Le tabagisme passif tue encore 1,7 million de personnes chaque année

septembre 09, 2026

Le tabagisme par cigarette est devenu plus impopulaire que jamais aux États-Unis, notamment chez les adolescents. Des recherches publiées cette semaine montrent toutefois qu’il tue encore indirectement un grand nombre de personnes dans le monde via le tabagisme passif.

Une équipe internationale de chercheurs a examiné les données de centaines de pays. Ils ont estimé que le tabagisme passif serait responsable d’environ 1,7 million de décès dans le monde en 2023. Et bien que la prévalence de l’exposition au tabagisme passif ait diminué au fil du temps, des milliards de personnes continuent à en absorber régulièrement les fumées, selon leur étude.

« Nous avons estimé que le tabagisme passif demeure un moteur substantiel de perte de santé mondiale, en particulier à travers les maladies cardiovasculaires et les affections respiratoires chez les enfants », écrivent les auteurs dans leur article publié lundi dans The Lancet Public Health.

Une charge mondiale

Ces résultats constituent les dernières contributions de l’étude Global Burden of Diseases (GBD), un programme de recherche de longue date qui cherche à suivre la prévalence et les dommages causés par de nombreuses conditions et maladies. Le projet est généralement géré par l’Institut pour les métriques et l’évaluation de la santé (IHME) à l’Université de Washington. Cette étude réunit des scientifiques des États‑Unis, du Canada, du Nigeria et du Japon, pour n’en citer que quelques-uns.

L’équipe a examiné les données de santé et de mortalité dans 204 pays entre 1990 et 2023. Sur cette base, environ 2,71 milliards de personnes ont été exposées au tabagisme passif en 2023, selon leur estimation, y compris 767 millions d’enfants de moins de 15 ans. Le tabagisme passif a aussi provoqué environ 1,7 million de décès cette année-là, ainsi que 44,8 millions d’années de vie perdues en bonne santé, ou années de vie perdues en bonne santé (DALYs). Les pays d’Asie du Sud-Est, d’Asie de l’Est et d’Océanie présentaient les niveaux les plus élevés d’exposition au tabagisme passif, suivis par l’Afrique du Nord et le Moyen-Orient.

La maladie coronarienne ischémique a été le principal contributeur à l’invalidité associée au tabagisme passif, tandis que les infections respiratoires basses ont été la plus grande cause d’invalidité chez les enfants, en particulier.

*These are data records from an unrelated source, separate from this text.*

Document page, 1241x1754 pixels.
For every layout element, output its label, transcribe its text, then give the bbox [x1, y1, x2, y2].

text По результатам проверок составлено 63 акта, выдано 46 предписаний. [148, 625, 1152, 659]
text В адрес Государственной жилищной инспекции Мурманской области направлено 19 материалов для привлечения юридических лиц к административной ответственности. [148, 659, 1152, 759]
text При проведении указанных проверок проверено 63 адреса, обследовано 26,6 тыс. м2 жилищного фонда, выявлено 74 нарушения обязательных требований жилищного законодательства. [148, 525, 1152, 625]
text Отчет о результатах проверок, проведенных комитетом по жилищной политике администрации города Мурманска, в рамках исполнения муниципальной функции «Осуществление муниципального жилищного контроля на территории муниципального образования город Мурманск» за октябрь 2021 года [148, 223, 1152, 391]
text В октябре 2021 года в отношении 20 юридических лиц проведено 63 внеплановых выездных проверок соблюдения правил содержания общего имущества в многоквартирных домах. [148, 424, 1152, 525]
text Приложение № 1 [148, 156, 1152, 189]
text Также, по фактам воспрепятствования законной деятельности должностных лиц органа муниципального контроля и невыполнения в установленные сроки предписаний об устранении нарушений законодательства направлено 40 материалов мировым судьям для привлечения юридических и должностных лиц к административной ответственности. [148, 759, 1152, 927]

Pour la première fois dans le cadre du projet GBD, les chercheurs ont aussi suivi comment le tabagisme passif influe sur le risque d’asthme. L’asthme représentait plus de 3% des DALYs associés au tabagisme passif dans l’ensemble, mais comptait pour davantage de DALYs chez les enfants (environ 6%).

Le danger persistant du tabagisme passif

Alors que le tabagisme a perdu de sa popularité dans de nombreuses régions du monde, il demeure une menace réelle pour la santé, affirment les chercheurs.

Après ajustement selon l’âge, la prévalence mondiale du tabagisme passif a diminué de 22% entre 1990 et 2023. Mais en raison de la croissance démographique, le nombre total de personnes exposées est resté à peu près stable. Importamment, les chercheurs notent que de nombreux pays disposent encore de peu ou pas de lois visant à dissuader le tabagisme dans les lieux publics, et encore moins à décourager le tabagisme en général.

« Comme 70% de la population mondiale demeure non protégée par des lois complètes de tabagisme sans fumée, ces résultats soulignent la nécessité d’une mise en œuvre accélérée de l’Article 8 de la Convention-cadre des Nations unies sur la lutte antitabac (CCLAT) de l’OMS, ainsi que des mesures plus larges de contrôle du tabac pour réduire le tabagisme actif », ont-ils écrit.

Aux États‑Unis et dans d’autres pays, de telles lois et mesures ont entraîné une diminution substantielle du tabagisme au fil du temps, parallèlement à une baisse du cancer du poumon et d’autres affections liées. Par exemple, une étude publiée l’an dernier estimait que la réduction du tabagisme entre 1970 et 2022 aux États‑Unis avait entraîné environ 3,9 millions de décès par cancer du poumon de moins durant cette même période.

Gandi Shah

Entrepreneur franco-indien basé à Paris, je suis passionné par l’informatique et l’écosystème technologique depuis de nombreuses années. À travers Le Bar de Gandi, je partage mes analyses, mes découvertes d’outils et mon regard sur les innovations qui façonnent le monde numérique. Mon objectif est simple : expliquer la tech de manière claire et mettre en lumière les tendances qui comptent vraiment.